▸ **EXERCISE GOAL**:
In the Moku Moku review below, reproduce the passage from "So, when I heard" up to and including "the spicy salt." word for word.

* start SOURCE EXTRACT *

Come for the Yakitori, Stay for the Octopus Corn Dog, at Moku Moku



Octopus corn dog, anyone? Photo: Molly Crossin

Four years ago on Valentine’s Day, my best friend and I decided to treat one other to a fancy meal out and made the trek to midtown to much-lauded Yakitori Totto. Roughly translated to, “skewered grilled chicken,” yakitori has become shorthand for just about anything, with an emphasis on meaty bits, on a stick, grilled over charcoal. There might be a little soy or salt brushed on prior to grilling, but really, it’s all about meat and fire. I fell for the simplicity of the preparation–what a welcome contrast to a food scene where almost everything comes wrapped in bacon, topped with foam or sauced to death. Plus, there was something awfully fitting about eating skewered chicken hearts on the holiday of love.

So, when I heard that the owners of Bushwick standby Momo Sushi Shack had opened a yakitori bar called Moku Moku, I was beyond excited. I called the same friend and prepared for a serious case of the meat sweats. Moku swaps out Momo’s party vibe in favor of a more minimalist atmosphere. The skewer selection is on the smaller side, missing some of the more traditional cuts of neck and tail. That said, you can still indulge in classics like chicken heart ($3 per skewer) and beef tongue ($4). The scallop skewers ($4) were not as sweet as I had hoped, but were brightened by a side of lemon. The chicken skin ($3.50) (yes, this is a thing you can order without shame) was perfectly crispy and fatty. All skewers come with salt for dipping, including shiso and yuzu kosho flavors, but if you’re looking for some extra kick, go off-menu and request the spicy salt.

* end SOURCE EXTRACT *
* start DATASET EXCERPTS *

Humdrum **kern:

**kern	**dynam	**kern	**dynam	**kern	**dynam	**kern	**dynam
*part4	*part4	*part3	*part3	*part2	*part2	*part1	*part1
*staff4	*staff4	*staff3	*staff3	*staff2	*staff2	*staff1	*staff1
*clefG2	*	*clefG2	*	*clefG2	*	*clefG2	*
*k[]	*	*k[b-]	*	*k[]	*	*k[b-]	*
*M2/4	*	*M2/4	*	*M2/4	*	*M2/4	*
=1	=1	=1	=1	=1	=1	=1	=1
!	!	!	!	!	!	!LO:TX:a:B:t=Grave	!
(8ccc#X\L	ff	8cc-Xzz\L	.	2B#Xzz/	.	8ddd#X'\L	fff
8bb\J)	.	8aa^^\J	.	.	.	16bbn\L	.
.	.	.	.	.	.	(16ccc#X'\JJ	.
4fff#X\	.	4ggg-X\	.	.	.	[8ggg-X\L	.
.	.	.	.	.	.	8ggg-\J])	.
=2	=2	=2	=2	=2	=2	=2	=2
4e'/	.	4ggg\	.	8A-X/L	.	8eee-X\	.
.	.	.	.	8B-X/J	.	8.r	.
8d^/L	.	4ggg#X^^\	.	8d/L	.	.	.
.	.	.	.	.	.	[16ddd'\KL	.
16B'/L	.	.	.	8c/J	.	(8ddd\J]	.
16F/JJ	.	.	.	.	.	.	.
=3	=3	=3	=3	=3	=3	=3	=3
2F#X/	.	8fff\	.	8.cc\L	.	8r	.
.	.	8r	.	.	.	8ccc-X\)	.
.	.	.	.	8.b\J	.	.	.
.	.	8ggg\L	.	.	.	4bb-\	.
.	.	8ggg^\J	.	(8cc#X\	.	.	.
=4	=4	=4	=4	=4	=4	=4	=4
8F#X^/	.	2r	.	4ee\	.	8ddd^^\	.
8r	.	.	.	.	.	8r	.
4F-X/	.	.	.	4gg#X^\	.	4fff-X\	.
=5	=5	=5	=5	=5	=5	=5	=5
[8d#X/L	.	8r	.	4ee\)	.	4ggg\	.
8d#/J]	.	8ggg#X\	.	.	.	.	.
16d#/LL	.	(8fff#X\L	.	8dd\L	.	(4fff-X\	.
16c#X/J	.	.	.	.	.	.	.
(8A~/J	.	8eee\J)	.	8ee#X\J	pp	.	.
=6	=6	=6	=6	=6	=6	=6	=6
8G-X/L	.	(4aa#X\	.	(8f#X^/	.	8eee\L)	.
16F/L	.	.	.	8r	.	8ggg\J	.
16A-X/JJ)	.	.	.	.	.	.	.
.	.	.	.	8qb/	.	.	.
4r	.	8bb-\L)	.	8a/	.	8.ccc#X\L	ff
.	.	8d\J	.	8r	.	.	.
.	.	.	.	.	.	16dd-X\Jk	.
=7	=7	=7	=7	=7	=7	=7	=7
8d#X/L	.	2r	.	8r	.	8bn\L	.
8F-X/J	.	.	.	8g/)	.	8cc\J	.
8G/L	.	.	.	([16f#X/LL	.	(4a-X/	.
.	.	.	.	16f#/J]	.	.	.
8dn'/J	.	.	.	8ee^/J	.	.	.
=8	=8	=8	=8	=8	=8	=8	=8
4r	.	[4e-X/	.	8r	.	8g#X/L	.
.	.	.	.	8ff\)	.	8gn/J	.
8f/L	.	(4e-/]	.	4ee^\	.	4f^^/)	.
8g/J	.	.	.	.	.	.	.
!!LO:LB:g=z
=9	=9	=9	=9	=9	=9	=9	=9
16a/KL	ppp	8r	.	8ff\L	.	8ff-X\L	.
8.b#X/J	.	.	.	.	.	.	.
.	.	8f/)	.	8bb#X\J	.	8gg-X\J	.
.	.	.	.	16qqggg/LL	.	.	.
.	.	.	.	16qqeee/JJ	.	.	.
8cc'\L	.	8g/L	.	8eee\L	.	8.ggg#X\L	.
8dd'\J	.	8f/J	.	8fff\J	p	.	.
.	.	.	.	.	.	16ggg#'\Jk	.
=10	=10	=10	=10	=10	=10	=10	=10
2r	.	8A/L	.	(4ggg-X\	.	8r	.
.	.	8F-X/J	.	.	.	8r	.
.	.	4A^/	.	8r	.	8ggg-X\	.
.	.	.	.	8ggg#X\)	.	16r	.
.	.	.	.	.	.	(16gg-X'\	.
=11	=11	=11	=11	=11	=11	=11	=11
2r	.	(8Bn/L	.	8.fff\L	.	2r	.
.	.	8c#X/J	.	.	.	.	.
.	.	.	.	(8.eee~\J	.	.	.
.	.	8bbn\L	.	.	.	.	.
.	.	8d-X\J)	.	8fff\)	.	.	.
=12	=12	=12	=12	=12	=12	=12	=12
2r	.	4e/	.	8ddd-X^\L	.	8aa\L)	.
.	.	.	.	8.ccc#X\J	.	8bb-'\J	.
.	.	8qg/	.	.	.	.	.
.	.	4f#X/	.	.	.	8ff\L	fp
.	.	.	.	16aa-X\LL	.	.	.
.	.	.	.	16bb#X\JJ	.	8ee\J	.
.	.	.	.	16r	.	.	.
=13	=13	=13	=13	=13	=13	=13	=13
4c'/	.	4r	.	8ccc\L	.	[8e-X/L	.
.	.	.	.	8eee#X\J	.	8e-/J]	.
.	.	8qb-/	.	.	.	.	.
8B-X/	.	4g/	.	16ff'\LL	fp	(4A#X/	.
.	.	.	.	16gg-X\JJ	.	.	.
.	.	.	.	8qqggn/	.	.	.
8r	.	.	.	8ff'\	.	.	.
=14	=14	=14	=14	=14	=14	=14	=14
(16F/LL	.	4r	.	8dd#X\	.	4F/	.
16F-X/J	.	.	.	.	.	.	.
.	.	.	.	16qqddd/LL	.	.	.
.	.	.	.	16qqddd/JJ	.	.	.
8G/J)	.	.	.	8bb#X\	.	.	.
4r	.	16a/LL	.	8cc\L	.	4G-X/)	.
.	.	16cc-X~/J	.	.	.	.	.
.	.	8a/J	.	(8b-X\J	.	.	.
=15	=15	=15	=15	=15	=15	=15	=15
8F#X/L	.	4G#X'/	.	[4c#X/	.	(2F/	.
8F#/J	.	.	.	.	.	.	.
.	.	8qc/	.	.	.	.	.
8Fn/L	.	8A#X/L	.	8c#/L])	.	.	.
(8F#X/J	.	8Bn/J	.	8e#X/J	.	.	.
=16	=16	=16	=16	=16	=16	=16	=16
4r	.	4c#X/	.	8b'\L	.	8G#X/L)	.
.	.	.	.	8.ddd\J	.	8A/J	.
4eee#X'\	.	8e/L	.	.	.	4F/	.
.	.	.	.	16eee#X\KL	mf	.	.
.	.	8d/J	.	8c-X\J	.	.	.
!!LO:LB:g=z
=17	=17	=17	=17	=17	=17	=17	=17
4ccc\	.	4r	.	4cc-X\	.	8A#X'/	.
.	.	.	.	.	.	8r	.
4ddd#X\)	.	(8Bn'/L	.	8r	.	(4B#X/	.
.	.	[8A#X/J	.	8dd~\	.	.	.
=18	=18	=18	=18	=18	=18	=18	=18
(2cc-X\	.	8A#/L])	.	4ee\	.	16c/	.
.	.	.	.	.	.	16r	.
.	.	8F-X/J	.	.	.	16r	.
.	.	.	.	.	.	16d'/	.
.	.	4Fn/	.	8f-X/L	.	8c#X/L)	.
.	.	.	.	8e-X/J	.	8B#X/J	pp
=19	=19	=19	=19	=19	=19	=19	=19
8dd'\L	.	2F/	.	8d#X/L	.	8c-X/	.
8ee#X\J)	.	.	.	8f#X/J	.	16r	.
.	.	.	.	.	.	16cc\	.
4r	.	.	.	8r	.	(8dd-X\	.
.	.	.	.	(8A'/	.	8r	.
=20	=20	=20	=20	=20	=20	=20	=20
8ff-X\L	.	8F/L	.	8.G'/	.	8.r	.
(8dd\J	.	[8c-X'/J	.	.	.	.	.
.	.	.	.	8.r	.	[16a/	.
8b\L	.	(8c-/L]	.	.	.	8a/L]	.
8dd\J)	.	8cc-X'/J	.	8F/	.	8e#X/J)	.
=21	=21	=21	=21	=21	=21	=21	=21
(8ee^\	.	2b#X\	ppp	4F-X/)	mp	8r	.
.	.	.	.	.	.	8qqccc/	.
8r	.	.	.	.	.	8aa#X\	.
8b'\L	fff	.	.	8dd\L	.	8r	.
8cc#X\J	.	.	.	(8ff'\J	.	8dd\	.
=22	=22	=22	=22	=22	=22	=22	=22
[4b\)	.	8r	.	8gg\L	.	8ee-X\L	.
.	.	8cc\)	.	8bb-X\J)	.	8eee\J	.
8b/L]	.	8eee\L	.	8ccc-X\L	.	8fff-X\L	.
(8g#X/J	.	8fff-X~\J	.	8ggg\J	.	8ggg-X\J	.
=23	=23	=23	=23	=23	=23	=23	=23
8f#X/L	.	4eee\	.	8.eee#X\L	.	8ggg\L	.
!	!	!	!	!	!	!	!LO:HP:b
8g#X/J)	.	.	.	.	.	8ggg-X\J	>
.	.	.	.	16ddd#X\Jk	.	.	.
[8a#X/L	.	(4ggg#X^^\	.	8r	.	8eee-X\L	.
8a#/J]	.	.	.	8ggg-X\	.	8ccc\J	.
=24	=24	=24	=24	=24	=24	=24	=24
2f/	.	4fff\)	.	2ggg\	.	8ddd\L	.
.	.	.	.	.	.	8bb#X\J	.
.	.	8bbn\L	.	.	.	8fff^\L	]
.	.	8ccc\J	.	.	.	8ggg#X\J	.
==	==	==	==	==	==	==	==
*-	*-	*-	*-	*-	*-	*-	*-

* end DATASET EXCERPTS *

▸ **RESPONSE**:
So, when I heard that the owners of Bushwick standby Momo Sushi Shack had opened a yakitori bar called Moku Moku, I was beyond excited. I called the same friend and prepared for a serious case of the meat sweats. Moku swaps out Momo’s party vibe in favor of a more minimalist atmosphere. The skewer selection is on the smaller side, missing some of the more traditional cuts of neck and tail. That said, you can still indulge in classics like chicken heart ($3 per skewer) and beef tongue ($4). The scallop skewers ($4) were not as sweet as I had hoped, but were brightened by a side of lemon. The chicken skin ($3.50) (yes, this is a thing you can order without shame) was perfectly crispy and fatty. All skewers come with salt for dipping, including shiso and yuzu kosho flavors, but if you’re looking for some extra kick, go off-menu and request the spicy salt.